Anders als in Spanien gibt es in Frankreich seit der Mitte der 70er-Jahre eine starke Bewegung „zurück zur Natur“, Aussteiger, teils politisch bewegt, zogen in Dörfer, denen die Landflucht übel mitgespielt hatte.
Wer durch die schmalen, unbewohnten Gassen eines verlassenen Weilers streift und die teils atemberaubende Aussicht etwa in den Pyrenäen genießt, spielt unwillkürlich mit dem Gedanken: Und wenn ich einfach mit Sack und Pack hierhin ziehe? Ein kleiner, kecker Verführer flüstert ins Ohr: Hängst Du wirklich so an Krach und Smog in deiner Großstadt? Sei kein Weichei, träum nicht vom Süden, nimm ihn dir!
Zweifel am geordneten Leben werden leicht gemacht, weil im Internet und in den Printmedien regelmäßig Geschichten auftauchen mit Titeln wie „Dorf zu verschenken“. Wer genauer hinsieht, stellt allerdings schnell fest: Oft hat hier nur ein schlauer Makler einen Köder ausgeworfen. Zu verschenken hat er nichts, nach einem, zwei günstigen Lockvogel-Angeboten landet man schnell bei Anwesen mit mehreren Häusern und viel Fläche, die allerdings zu fürstlichen Preisen offeriert werden.
Dennoch gibt es viele entvölkerte Dörfer.
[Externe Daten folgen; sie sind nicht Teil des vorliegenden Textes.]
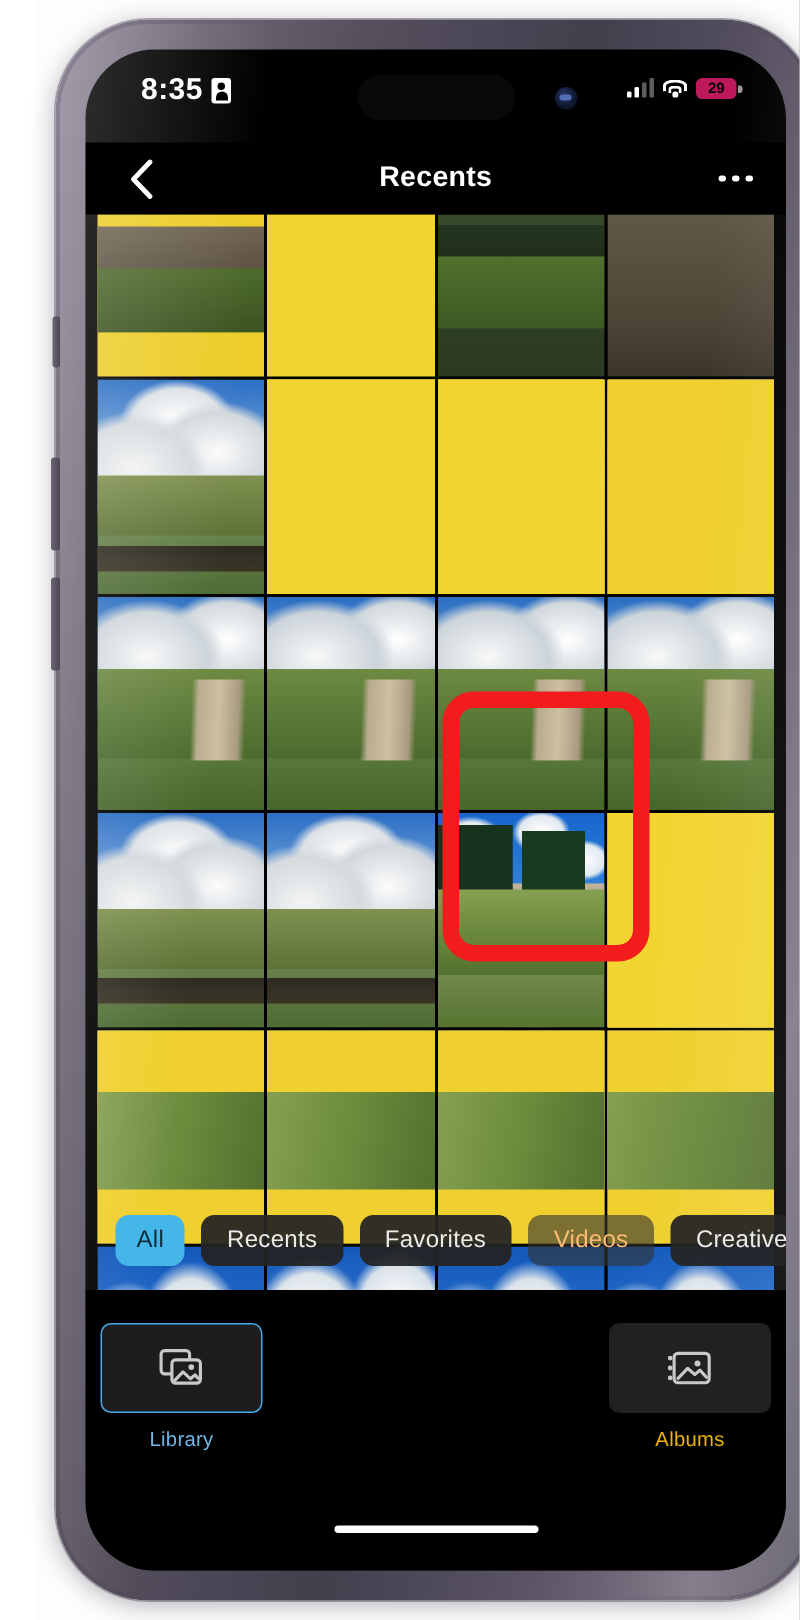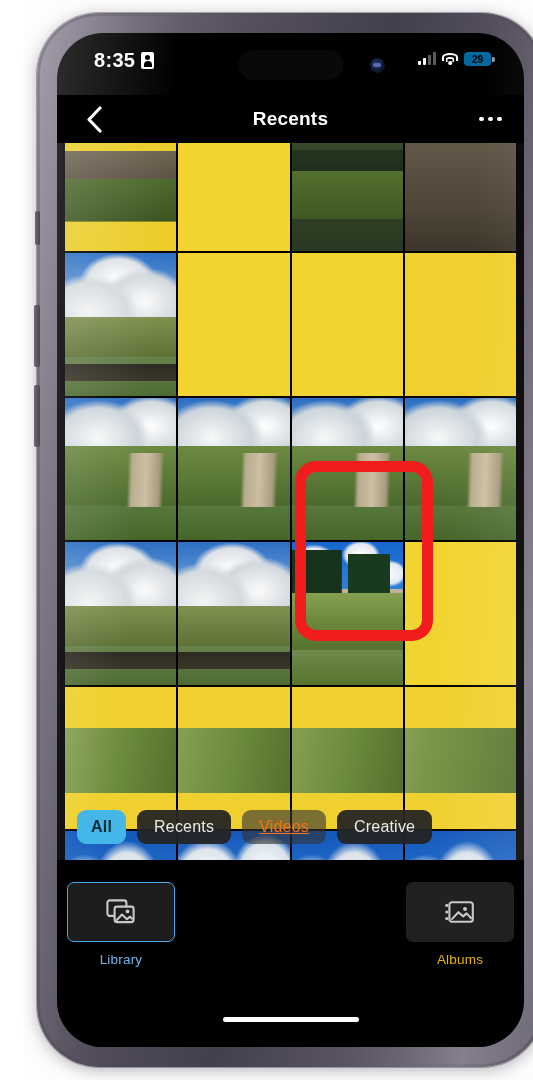--- a/index.html
+++ b/index.html
@@ -67,7 +67,7 @@
   .wifi span:nth-child(2){ width:9px;  height:5px; top:4px; }
   .wifi span:nth-child(3){ width:3.5px; height:3.5px; top:8px; border:none; background:#fff; border-radius:50%; }
   .batt{
-    width:27px; height:14px; border-radius:4px; background:#0369a1;
+    width:27px; height:14px; border-radius:4px; background:#be185d;
     display:flex; align-items:center; justify-content:center;
     font-size:10px; font-weight:700; color:#000; position:relative;
   }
In Spanien wird ihre Zahl auf mehr als 3000 geschätzt, in Frankreich sind es weniger. Verschenkt wird selten etwas, und wer sich in einem der Geisterdörfer niederlässt, braucht im wahrsten Sinne des Wortes Pioniergeist.
Denn die früheren Einwohner hatten ihre Gründe dafür, dass sie ihre Natursteinhäuser, die vielleicht neben einer romanischen Kirche stehen, gegen eine anonyme Wohnung in einer hässlichen Großstadt tauschten: Es fehlt an allem, woran man gewöhnt ist, von Wasser über Strom bis zur Verkehrsanbindung. Und vor allem an Jobs.
In Spanien hat die Eisenbahn viele Strecken stillgelegt, und wenn nicht gerade der europäische Regionalfonds seine segnende Hand ausstreckte, wurden die Straßen zum letzten Mal asphaltiert, als die Bevölkerungszahl noch dafür ausreichte. Das war oft zu Zeiten Francos. Danach begann auch in Spanien die Abwanderung, entweder in die Städte, oder gleich ins Ausland.
Zurück geblieben sind Siedlungen mit einer Struktur, die manchmal bis ins Mittelalter zurückreicht. Es fällt schwer, sich ihrem Reiz zu entziehen, wenn man auf der Durchreise ist. Jeder grob behauene Stein, jeder Fenstersturz aus Holz, jeder aus zerborstenen Mauern wachsende Feigenbaum scheint einem zuzuraunen: Bleib hier!